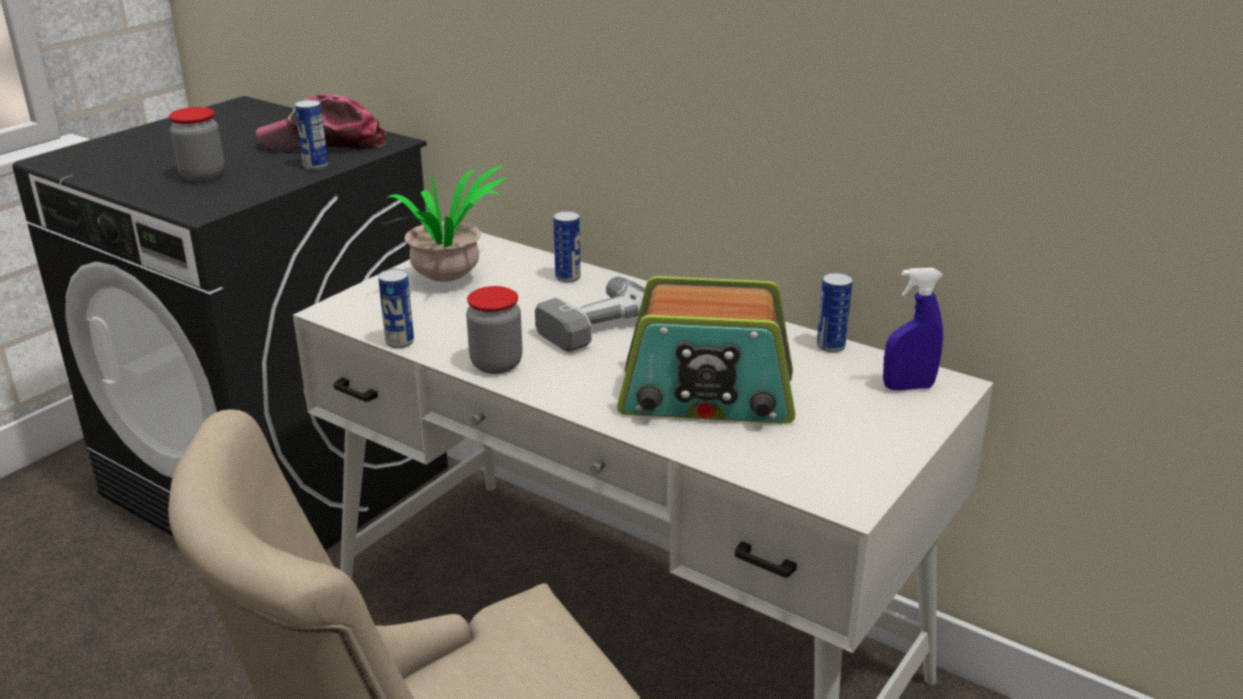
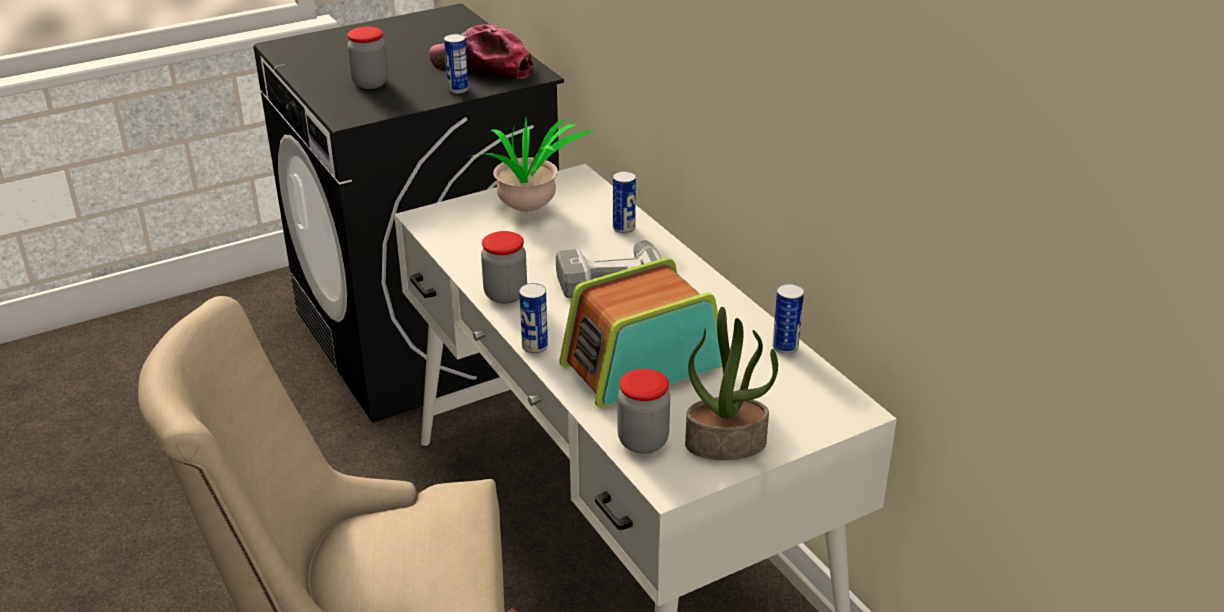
camera: 25 degrees right, 5 degrees up
can [378,269,414,348] -> can moved to [519,283,548,354]
radio [617,276,795,424] -> radio turned 120 degrees clockwise [559,258,722,408]
blue spray bottle [883,268,943,390] -> none
none -> jar [618,369,670,454]
none -> potted plant [685,307,778,460]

> **Task statement**
Omit pictures and output the listing exactly.

> **Expected answer**
camera: 25 degrees right, 5 degrees up
can [378,269,414,348] -> can moved to [519,283,548,354]
radio [617,276,795,424] -> radio turned 120 degrees clockwise [559,258,722,408]
blue spray bottle [883,268,943,390] -> none
none -> jar [618,369,670,454]
none -> potted plant [685,307,778,460]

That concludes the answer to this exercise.